Alabama GOP congressman disagrees with Nikki Haley: 'Everyone has some racist in them'

Bill Clark

An Alabama Republican congressman said on Wednesday that “everyone has some racist in them,” pushing back on GOP presidential candidate Nikki Haley’s assertion that the United States has never been a racist country.

Rep. Jerry Carl made the remarks during a GOP primary debate against fellow Rep. Barry Moore. The two congressmen are squaring off against each other in Alabama’s March 5 primary after redistricting in the state overlapped their current congressional districts. A federal court ordered Alabama last year to adopt a new congressional map with a second Black opportunity district.

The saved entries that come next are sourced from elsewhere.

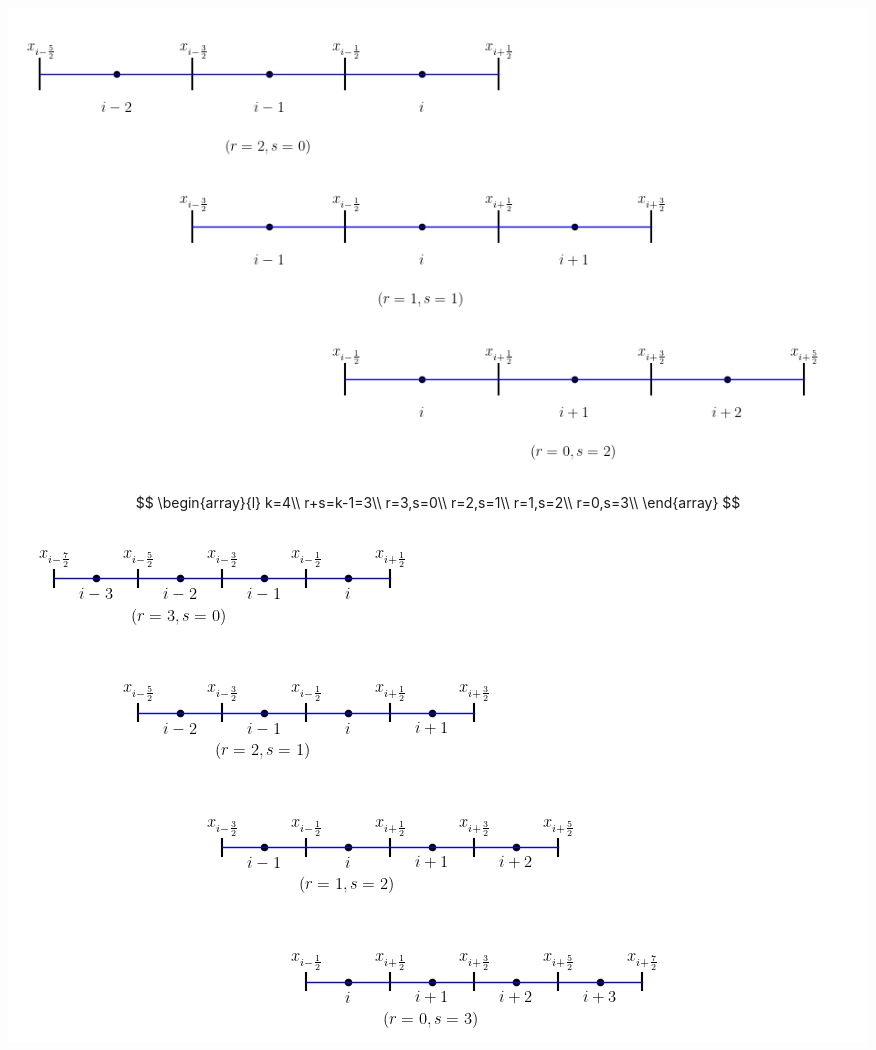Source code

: ![k=3](images/k=3.png "k=3")

$$
\begin{array}{l}
k=4\\
r+s=k-1=3\\
r=3,s=0\\
r=2,s=1\\
r=1,s=2\\
r=0,s=3\\
\end{array}
$$

![k=4](images/k=4.png "k=4")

“I used to work a lot with ministers, and I had some very private conversations. Everyone has some type of racist in them,” Carl said.

“My mother, who [after] Pearl Harbor — she couldn’t stand the Japanese. She couldn’t stand them. And it used to just eat her from the inside out. So it’s there,” he added.

Carl followed-up on his comments in a statement to NBC News Thursday.

“What I said is there’s been racism in America, and we need to do everything we can to eradicate it and stand united regardless of skin color,” he said. “The far left wants to divide us on race with ANTIFA and Black Lives Matter, and Barry Moore does it by voting to keep CRT [critical race theory] in our military."

"This district was drawn along racial lines, and I disagree with that because we need to look at people for who they are regardless of their skin color," he added about the court's decision, which is expected to give Democrats an extra congressional seat in the state.

Haley made her comments about racism in an interview with Fox News last week.

We’re not a racist country. … We’ve never been a racist country,” she said. “Our goal is to make sure that today is better than yesterday. Are we perfect? No. But our goal is to always make sure we try and be more perfect every day that we can.”

Carl is currently serving his second term in Congress. He objected to certifying the 2020 election on Jan. 6, 2021.

A few months after his first election, Carl asserted that Congress is racist.

“I mean, that’s the most racist bunch of people that I serve with in Washington I have ever witnessed in my life,” he said on a Mobile, Alabama, talk show at the time. “I thought I understood racism until I came and joined Congress. I live it. I see it.”